### Exercise
Reproduce the listing below word for word, beginning at its first line and stopping after the line that contains "les domaines amoureux et spirituels". Leave the pictures out.

### Data provided
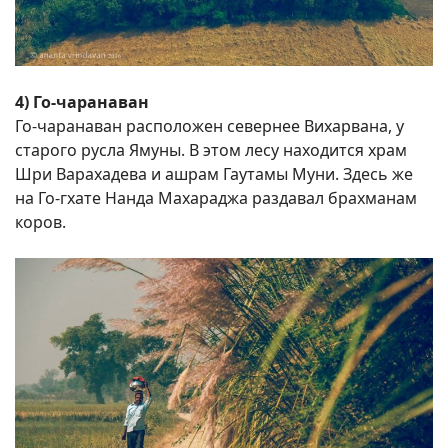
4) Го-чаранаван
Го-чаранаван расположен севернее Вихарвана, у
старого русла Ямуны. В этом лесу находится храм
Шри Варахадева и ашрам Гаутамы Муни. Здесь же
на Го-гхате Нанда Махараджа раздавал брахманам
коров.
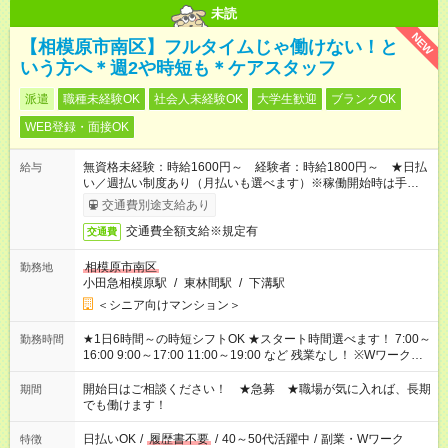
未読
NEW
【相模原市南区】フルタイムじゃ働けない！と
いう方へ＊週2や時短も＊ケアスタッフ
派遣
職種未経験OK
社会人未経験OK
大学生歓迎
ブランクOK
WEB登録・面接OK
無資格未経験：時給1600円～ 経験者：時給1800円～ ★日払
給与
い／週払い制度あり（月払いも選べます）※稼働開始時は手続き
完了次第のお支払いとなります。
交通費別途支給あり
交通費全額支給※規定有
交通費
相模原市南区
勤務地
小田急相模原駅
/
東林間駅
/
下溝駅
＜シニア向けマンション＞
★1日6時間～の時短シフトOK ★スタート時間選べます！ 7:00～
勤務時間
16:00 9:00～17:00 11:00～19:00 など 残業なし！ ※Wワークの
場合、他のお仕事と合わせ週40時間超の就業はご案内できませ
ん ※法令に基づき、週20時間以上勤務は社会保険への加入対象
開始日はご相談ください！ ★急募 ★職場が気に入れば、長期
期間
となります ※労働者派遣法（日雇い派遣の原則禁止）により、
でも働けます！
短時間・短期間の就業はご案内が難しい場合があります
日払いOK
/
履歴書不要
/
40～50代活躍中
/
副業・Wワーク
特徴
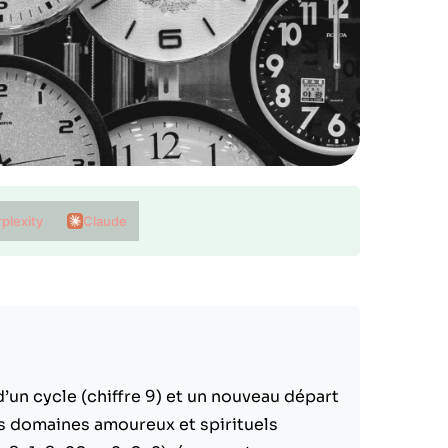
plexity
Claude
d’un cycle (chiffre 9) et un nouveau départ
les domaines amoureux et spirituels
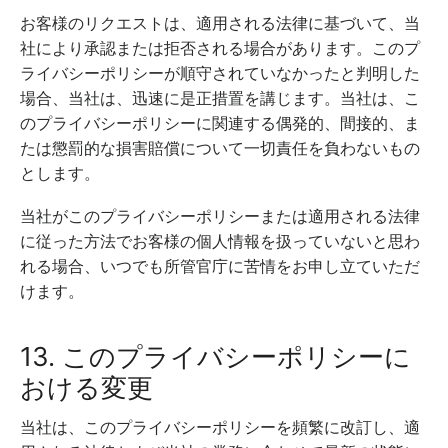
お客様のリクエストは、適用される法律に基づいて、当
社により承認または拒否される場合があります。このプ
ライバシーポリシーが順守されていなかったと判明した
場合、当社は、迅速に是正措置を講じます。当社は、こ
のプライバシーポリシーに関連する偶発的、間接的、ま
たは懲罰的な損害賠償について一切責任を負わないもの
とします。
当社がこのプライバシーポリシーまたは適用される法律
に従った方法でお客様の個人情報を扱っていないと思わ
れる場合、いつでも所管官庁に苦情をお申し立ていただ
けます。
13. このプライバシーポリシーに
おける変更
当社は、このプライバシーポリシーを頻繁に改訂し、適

### Task solution
4) Го-чаранаван
Го-чаранаван расположен севернее Вихарвана, у
старого русла Ямуны. В этом лесу находится храм
Шри Варахадева и ашрам Гаутамы Муни. Здесь же
на Го-гхате Нанда Махараджа раздавал брахманам
коров.
未読
NEW
【相模原市南区】フルタイムじゃ働けない！と
いう方へ＊週2や時短も＊ケアスタッフ
派遣
職種未経験OK
社会人未経験OK
大学生歓迎
ブランクOK
WEB登録・面接OK
無資格未経験：時給1600円～ 経験者：時給1800円～ ★日払
給与
い／週払い制度あり（月払いも選べます）※稼働開始時は手続き
完了次第のお支払いとなります。
交通費別途支給あり
交通費全額支給※規定有
交通費
相模原市南区
勤務地
小田急相模原駅
/
東林間駅
/
下溝駅
＜シニア向けマンション＞
★1日6時間～の時短シフトOK ★スタート時間選べます！ 7:00～
勤務時間
16:00 9:00～17:00 11:00～19:00 など 残業なし！ ※Wワークの
場合、他のお仕事と合わせ週40時間超の就業はご案内できませ
ん ※法令に基づき、週20時間以上勤務は社会保険への加入対象
開始日はご相談ください！ ★急募 ★職場が気に入れば、長期
期間
となります ※労働者派遣法（日雇い派遣の原則禁止）により、
でも働けます！
短時間・短期間の就業はご案内が難しい場合があります
日払いOK
/
履歴書不要
/
40～50代活躍中
/
副業・Wワーク
特徴
plexity
Claude
d’un cycle (chiffre 9) et un nouveau départ
les domaines amoureux et spirituels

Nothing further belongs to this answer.